Esther Kaplan, a leader of Jews for Racial and Economic Justice in New York, will lead a workshop on the convergence of left- and right-wing anti-Semitism. “When you go to an antiwar march or a march for Palestinian rights, chances are you’re going to see some signs that are inappropriate,” she said: a swastika in the center of an Israeli flag, for example. “In a gathering of more than 250 people, you’re going to see some nuts in the room.”

But, Kaplan said, she was more troubled by “an emboldened and empowered Christian Right that wants to make this into a Christian nation,” creating “an important moment for Jews in this country.”

“The Jewish Left has been disengaged. It is totally silent. Why is that? Why haven’t policies that result in Jews being marginalized, fired, forcibly proselytized, popped up on our radar?” asked Kaplan. “There is something going on in there where the welfare of Jews is being neglected.”
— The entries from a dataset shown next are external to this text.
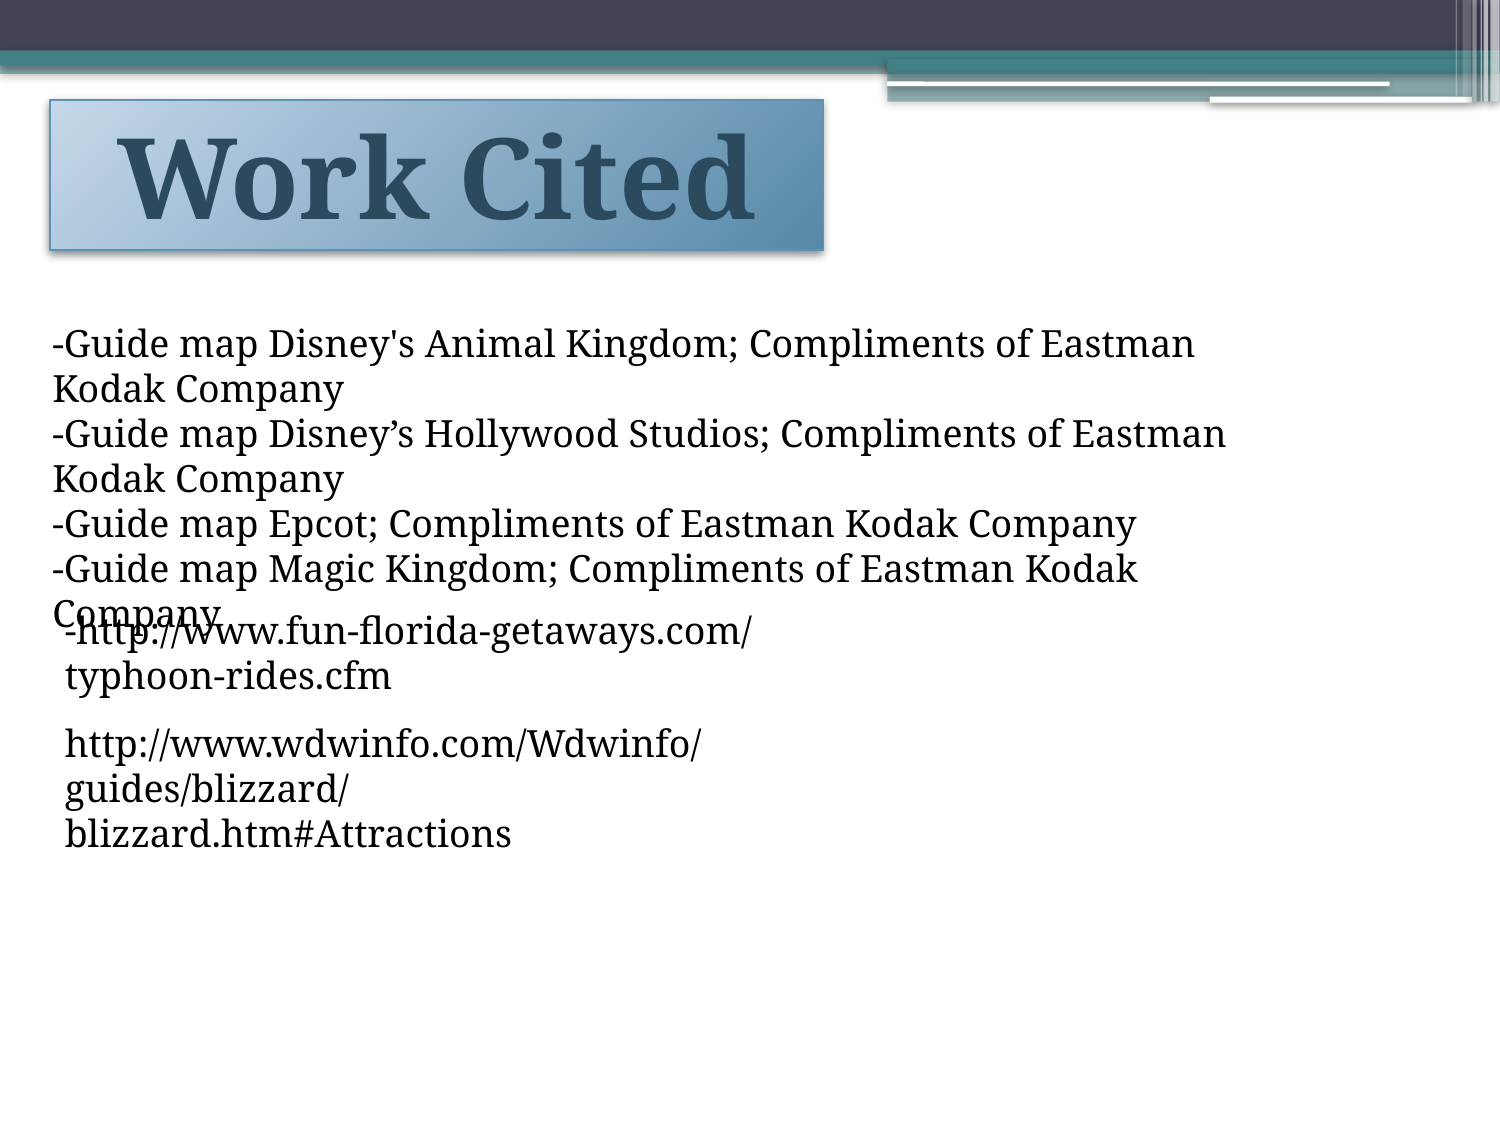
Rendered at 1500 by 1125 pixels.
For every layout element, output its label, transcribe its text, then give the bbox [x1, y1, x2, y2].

text_box -Guide map Disney's Animal Kingdom; Compliments of Eastman Kodak Company -Guide map Disney’s Hollywood Studios; Compliments of Eastman Kodak Company -Guide map Epcot; Compliments of Eastman Kodak Company -Guide map Magic Kingdom; Compliments of Eastman Kodak Company [37, 312, 1300, 643]
text_box Work Cited [49, 99, 824, 251]
text_box http://www.wdwinfo.com/Wdwinfo/guides/blizzard/blizzard.htm#Attractions [49, 712, 800, 863]
text_box -http://www.fun-florida-getaways.com/typhoon-rides.cfm [49, 599, 800, 705]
Although the conference begins at noon on Saturday, March 25, Andreas said the planners “are making it as accessible as we can to people who are traditionally observant.” Sabbath-observant participants will be able to check in before sunset on March 24, and a dedicated “Shabbat elevator” will be programmed to stop at every floor of the hotel. There is also a Havdala service on Saturday evening prior to the opening panel.